• [Set of tasks]:
A. Reproduce a stretch of the thread on marrying young, beginning at the words "I can't speak" and stopping after the words "in a few years.".
B. In the thread on marrying young, at what age did TNgirl232 and her ex divorce?
C. Go on with the thread on marrying young, starting after its final line.

• [Text segment]:
# Marrying young?



## younglove09 (Sep 20, 2009)

I am 19 and so is my boyfriend. We have been dating on and off for the past 3years. We are taking a step for marriage and truthfully I have no doubt in my mind about wanting to be with him. I am just wondering what are people's views on marrying young?


----------



## 20yrs (Sep 18, 2009)

I know of couples that got married at a young age and were happily married for many years.

I was just turned 20 when I got married and that was 20 years ago...I am still very happily married to the only guy I ever dated.)

I think it is not so much your age that matters, as your willingness to commit till death doth part.


----------



## OFM_Tom (Sep 18, 2009)

I can't speak for anyone else, but when I was 19, I had no doubts about much of anything. Of course now that I'm 38 I can look back and see how wrong I was. But that shouldn't necessarily deter you. Just know that you do a lot of changing between 20 and 30. What is true about you now might not be true in a few years.


----------



## TNgirl232 (Oct 5, 2008)

From my point of view - wait. My ex and I were together from the age of 16 until we divorced at 25. Of all my friends that got married before graduating from college - only one is still happily married. The rest are divorced...even the extremely religious ones who went into with their faith leading the way. What you think you want at nineteen is vastly different at 22 and then again different at 25. 

I think what I am trying to say is live your life a bit, and that doesn't mean live it separately, but get some life experience under your belt to make sure your both going to be on the same path in the future and that one of you doesn't get restless for the life you think you missed. There really is no hurry to walk down the aisle.

Also - you mention dating "on and off" - if you're going to get married - shouldn't you be in a committed dating relationship for a steady amount of time...instead of on and off....marriage has only one setting.


----------



## Loving Husband (Aug 3, 2009)

There is a lot of truth about personal growth between 20-30. I married my current wife at 20. She lost herself in the marriage which is what most people do. Then look back at what they missed or who they are. It is a question that will be asked forever. There is no right or wrong answer but the key is flexability and never give up. Most of the struggles married couples goes through is when kids are involved. Your life is no longer yours and most people have a hard time accepting that. Yes your able to do things sometimes but you don't have free run. If I was to do it all over I would have gone through a lot of couples counseling to prepare for marriage and what to expect. I would seriously suggest it. It will make the issues and changes so much easier..


----------



## swedish (Mar 6, 2008)

Good suggestions already posted. My husband and I were just talking about this the other day and I thought what he said made sense...if you have never lived on your own, it is a good idea to do so for a few years. If you go straight from your parents home to married life, you may wonder what you missed as you get older and also not experienced the independence of being on your own.


----------



## hideandseek (Sep 21, 2009)

• [The data]:

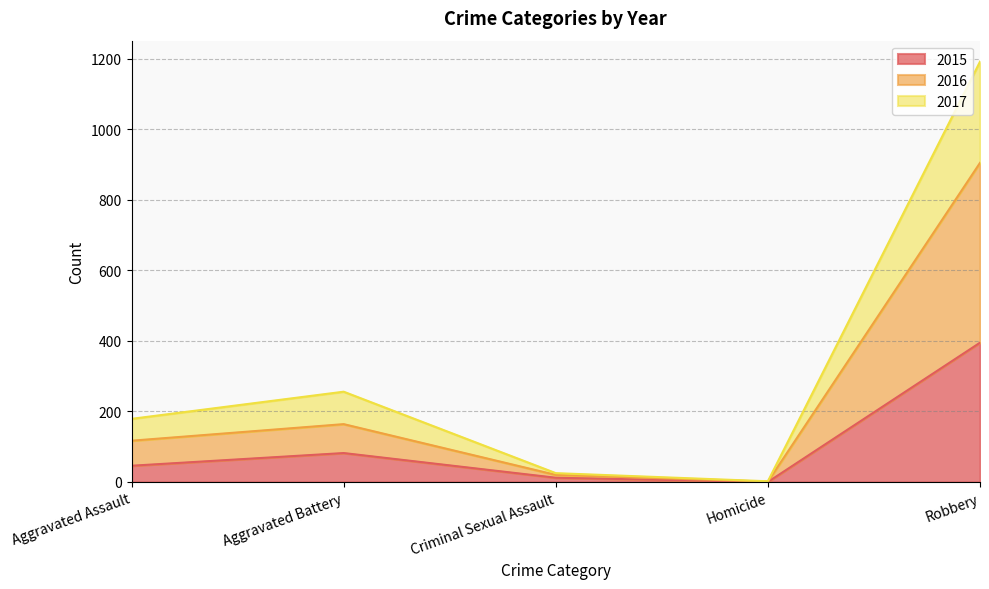

Where is the first local minimum for 2017?

Homicide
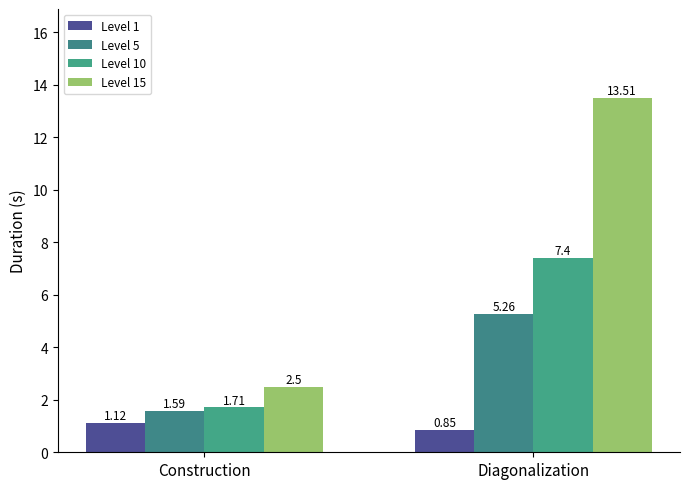

Which label corresponds to the largest value in the chart?

Diagonalization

• [Responses in order]:
A.
I can't speak for anyone else, but when I was 19, I had no doubts about much of anything. Of course now that I'm 38 I can look back and see how wrong I was. But that shouldn't necessarily deter you. Just know that you do a lot of changing between 20 and 30. What is true about you now might not be true in a few years.

B. They divorced at 25.

C.
What is the rush? They say your personality isn't truly formed until age 25 and that any relationship that is solidified before then faces a lot of difficult challenges, especially when it comes to communicating. I was married at 21 and our first child at 22. I am now 38 and we are separated. We've been trying to reconcile for several months, to no avail. He resented marrying so young when he was in his late twenties and he drifted away. I'm not saying that will happen to you but I never thought it would happen to me. I thought we had a GREAT marriage up until a bombshell hit me in May 2008. If you are aware that you face these extra challenges and you are willing to work harder than a couple that marries when they are older, you could make it.


----------



## angryandfrustrated (Sep 12, 2009)

I married early and although I am still married I so regret it. 

My advice is to commit to doing things that you love. Travel, go to school, find things you're passionate about and support them wholeheartedly. Although he very well might be the guy for you, there must be things that you want to do before you undertake a partnership full of compromise. It's not a fault if he doesnt love everything that you do, if you have done what you wanted. I know that it seems like you should be able to agree on this stuff if youre married, but just test it. Be amazing and fantastic and make lots of stories to tell your children and grandchildren some day and if he wants to come along great and if he doesnt you dont have to compromise.

Just remember marriage means compromise and now probably isnt the best time to not do everything the best way...your way.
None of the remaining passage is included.